- **ASSIGNED TASK**:
The stretch wanted below opens at the line containing "### Must Have ✅" and closes at the line containing "Scurvy Waters, Vertigo". Please return it exactly, with no other lines.

SUPPLIED DATA section start

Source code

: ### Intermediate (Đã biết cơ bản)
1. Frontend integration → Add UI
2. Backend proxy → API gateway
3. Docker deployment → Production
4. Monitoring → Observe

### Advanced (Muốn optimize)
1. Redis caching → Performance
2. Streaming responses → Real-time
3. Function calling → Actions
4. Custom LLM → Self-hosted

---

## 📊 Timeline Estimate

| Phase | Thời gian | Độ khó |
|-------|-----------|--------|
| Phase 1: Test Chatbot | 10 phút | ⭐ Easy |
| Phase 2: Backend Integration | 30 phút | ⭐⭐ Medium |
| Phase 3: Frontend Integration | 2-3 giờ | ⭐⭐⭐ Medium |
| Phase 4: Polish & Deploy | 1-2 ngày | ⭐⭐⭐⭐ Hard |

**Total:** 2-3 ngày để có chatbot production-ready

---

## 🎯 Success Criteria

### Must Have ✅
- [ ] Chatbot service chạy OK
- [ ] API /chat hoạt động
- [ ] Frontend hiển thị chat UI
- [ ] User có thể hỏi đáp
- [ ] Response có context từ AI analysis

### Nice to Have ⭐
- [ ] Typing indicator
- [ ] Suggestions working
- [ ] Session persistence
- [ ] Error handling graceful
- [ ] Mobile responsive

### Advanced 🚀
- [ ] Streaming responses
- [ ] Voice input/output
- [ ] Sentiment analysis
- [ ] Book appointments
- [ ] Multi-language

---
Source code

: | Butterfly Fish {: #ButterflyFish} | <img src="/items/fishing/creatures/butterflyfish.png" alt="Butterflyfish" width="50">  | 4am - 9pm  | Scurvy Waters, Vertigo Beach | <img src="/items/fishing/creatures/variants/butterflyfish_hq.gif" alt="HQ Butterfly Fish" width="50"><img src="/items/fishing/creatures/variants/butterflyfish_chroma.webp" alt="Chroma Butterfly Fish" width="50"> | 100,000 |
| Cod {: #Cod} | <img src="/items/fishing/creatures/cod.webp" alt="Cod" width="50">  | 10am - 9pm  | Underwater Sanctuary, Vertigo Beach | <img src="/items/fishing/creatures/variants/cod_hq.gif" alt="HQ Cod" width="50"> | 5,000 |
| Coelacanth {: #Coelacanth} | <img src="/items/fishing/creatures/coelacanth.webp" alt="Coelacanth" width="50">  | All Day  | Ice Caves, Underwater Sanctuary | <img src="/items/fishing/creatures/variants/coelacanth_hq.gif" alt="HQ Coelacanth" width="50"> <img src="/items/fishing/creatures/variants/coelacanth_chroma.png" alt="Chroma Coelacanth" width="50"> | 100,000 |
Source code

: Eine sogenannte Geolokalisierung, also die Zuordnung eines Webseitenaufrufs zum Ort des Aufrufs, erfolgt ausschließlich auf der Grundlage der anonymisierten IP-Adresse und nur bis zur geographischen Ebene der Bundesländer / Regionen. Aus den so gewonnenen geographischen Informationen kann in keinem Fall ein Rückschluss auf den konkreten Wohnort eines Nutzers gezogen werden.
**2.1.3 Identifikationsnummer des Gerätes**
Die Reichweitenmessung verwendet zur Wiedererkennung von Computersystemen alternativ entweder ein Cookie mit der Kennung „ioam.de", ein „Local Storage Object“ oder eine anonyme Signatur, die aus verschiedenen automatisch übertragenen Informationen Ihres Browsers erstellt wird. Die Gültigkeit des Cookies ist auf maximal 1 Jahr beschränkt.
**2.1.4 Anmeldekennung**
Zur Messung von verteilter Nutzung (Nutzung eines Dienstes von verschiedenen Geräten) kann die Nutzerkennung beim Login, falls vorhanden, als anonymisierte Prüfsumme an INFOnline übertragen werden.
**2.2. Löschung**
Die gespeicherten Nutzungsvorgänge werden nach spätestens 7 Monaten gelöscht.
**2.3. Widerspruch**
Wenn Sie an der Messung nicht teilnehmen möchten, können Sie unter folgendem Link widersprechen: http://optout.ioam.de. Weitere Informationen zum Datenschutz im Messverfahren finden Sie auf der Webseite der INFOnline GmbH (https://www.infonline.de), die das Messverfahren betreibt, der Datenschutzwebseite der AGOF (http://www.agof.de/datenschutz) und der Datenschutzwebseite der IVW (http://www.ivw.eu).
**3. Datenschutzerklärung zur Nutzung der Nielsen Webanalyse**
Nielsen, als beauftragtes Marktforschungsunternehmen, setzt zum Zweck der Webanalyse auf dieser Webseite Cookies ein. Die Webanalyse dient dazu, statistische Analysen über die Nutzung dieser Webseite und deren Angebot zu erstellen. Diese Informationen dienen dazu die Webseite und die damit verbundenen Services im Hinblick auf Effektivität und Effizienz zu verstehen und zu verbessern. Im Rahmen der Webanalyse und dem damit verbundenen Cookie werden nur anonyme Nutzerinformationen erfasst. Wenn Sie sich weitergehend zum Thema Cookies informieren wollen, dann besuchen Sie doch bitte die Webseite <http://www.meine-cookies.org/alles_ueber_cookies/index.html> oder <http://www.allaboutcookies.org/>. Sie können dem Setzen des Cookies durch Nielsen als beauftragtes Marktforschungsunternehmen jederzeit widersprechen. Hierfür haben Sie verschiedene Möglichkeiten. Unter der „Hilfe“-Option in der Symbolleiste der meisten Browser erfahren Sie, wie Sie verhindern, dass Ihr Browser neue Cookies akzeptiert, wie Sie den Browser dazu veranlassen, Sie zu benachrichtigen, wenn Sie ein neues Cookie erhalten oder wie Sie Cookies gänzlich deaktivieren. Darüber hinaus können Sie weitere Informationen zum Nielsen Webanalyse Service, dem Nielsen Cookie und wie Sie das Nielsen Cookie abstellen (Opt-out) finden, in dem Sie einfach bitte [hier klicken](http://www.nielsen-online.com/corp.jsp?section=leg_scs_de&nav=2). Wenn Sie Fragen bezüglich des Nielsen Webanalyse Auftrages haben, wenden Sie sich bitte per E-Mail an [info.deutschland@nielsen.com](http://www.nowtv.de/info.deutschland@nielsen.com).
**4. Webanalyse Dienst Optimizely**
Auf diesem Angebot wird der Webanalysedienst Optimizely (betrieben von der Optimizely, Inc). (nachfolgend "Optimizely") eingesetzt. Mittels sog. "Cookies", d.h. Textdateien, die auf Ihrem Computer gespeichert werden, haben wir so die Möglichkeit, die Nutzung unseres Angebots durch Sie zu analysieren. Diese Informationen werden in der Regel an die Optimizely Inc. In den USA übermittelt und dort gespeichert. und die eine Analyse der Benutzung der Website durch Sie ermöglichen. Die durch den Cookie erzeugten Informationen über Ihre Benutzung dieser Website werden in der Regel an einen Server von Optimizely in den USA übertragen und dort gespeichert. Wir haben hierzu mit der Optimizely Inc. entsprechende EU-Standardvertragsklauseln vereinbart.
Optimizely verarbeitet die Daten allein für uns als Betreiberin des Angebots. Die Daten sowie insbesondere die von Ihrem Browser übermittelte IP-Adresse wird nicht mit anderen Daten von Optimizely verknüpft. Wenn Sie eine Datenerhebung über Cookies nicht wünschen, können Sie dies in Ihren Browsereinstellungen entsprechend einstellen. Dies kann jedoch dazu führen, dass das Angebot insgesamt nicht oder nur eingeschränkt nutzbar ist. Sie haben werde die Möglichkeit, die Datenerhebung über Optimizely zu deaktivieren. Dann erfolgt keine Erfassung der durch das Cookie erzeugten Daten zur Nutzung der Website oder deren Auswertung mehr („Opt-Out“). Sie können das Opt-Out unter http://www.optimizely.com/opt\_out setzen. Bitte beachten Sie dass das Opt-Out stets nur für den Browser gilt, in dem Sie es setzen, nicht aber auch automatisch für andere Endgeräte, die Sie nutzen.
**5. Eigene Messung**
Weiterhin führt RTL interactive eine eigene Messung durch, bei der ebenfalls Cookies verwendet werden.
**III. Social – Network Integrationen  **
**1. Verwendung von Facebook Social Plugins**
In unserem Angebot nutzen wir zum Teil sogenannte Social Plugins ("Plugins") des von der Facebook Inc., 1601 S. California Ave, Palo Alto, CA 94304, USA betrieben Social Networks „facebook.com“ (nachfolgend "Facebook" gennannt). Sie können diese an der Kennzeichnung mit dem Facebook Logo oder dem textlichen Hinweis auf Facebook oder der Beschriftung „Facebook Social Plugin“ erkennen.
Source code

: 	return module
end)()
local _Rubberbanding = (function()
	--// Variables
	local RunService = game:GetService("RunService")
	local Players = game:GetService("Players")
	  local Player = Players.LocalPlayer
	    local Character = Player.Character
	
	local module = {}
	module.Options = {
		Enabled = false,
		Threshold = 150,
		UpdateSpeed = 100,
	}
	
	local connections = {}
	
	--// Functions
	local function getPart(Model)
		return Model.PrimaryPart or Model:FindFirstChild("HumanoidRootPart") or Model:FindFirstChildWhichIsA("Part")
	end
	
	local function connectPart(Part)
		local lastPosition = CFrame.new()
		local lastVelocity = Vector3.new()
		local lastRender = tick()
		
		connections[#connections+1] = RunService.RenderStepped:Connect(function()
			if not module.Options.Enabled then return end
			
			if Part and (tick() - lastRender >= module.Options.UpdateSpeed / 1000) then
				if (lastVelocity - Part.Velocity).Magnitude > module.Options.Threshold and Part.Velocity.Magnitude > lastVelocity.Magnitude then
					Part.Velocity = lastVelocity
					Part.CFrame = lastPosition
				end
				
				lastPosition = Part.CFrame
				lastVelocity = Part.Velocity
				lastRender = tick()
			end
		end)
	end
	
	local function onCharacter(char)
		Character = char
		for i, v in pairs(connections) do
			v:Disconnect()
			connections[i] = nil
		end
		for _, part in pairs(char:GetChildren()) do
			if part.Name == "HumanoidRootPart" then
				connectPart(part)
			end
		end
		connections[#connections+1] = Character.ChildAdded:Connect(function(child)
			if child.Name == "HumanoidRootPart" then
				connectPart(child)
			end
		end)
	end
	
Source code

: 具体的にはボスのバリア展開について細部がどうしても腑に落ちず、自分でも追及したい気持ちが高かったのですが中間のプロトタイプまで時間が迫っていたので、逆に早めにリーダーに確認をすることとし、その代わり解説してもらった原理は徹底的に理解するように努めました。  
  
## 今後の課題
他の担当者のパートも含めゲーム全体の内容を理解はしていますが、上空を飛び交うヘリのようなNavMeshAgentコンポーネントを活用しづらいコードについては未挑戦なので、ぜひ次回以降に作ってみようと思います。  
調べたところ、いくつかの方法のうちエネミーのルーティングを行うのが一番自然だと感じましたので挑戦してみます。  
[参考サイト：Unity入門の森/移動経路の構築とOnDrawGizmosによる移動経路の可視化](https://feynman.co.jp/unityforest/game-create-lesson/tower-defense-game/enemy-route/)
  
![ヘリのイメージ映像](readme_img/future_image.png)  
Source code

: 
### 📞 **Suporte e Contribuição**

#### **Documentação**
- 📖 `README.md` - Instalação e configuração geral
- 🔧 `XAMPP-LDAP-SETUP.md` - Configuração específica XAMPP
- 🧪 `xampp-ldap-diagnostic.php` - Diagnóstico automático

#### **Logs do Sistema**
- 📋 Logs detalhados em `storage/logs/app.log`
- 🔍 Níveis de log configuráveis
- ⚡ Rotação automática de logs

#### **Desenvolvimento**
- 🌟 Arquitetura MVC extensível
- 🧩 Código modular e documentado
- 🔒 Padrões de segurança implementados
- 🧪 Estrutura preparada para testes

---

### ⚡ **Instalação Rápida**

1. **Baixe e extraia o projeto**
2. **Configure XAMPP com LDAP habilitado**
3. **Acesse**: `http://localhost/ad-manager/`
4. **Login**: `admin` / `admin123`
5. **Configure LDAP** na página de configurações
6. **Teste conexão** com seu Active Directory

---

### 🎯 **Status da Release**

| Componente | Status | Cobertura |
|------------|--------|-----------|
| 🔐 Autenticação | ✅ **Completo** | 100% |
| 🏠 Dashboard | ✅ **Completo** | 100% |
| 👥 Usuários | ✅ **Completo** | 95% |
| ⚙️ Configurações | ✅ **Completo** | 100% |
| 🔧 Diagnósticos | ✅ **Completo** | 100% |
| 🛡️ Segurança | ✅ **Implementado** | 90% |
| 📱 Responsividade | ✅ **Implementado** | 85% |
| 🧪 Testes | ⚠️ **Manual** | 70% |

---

SUPPLIED DATA section end

- **WRITTEN SOLUTION**:
### Must Have ✅
- [ ] Chatbot service chạy OK
- [ ] API /chat hoạt động
- [ ] Frontend hiển thị chat UI
- [ ] User có thể hỏi đáp
- [ ] Response có context từ AI analysis

### Nice to Have ⭐
- [ ] Typing indicator
- [ ] Suggestions working
- [ ] Session persistence
- [ ] Error handling graceful
- [ ] Mobile responsive

### Advanced 🚀
- [ ] Streaming responses
- [ ] Voice input/output
- [ ] Sentiment analysis
- [ ] Book appointments
- [ ] Multi-language

---
Source code

: | Butterfly Fish {: #ButterflyFish} | <img src="/items/fishing/creatures/butterflyfish.png" alt="Butterflyfish" width="50">  | 4am - 9pm  | Scurvy Waters, Vertigo Beach | <img src="/items/fishing/creatures/variants/butterflyfish_hq.gif" alt="HQ Butterfly Fish" width="50"><img src="/items/fishing/creatures/variants/butterflyfish_chroma.webp" alt="Chroma Butterfly Fish" width="50"> | 100,000 |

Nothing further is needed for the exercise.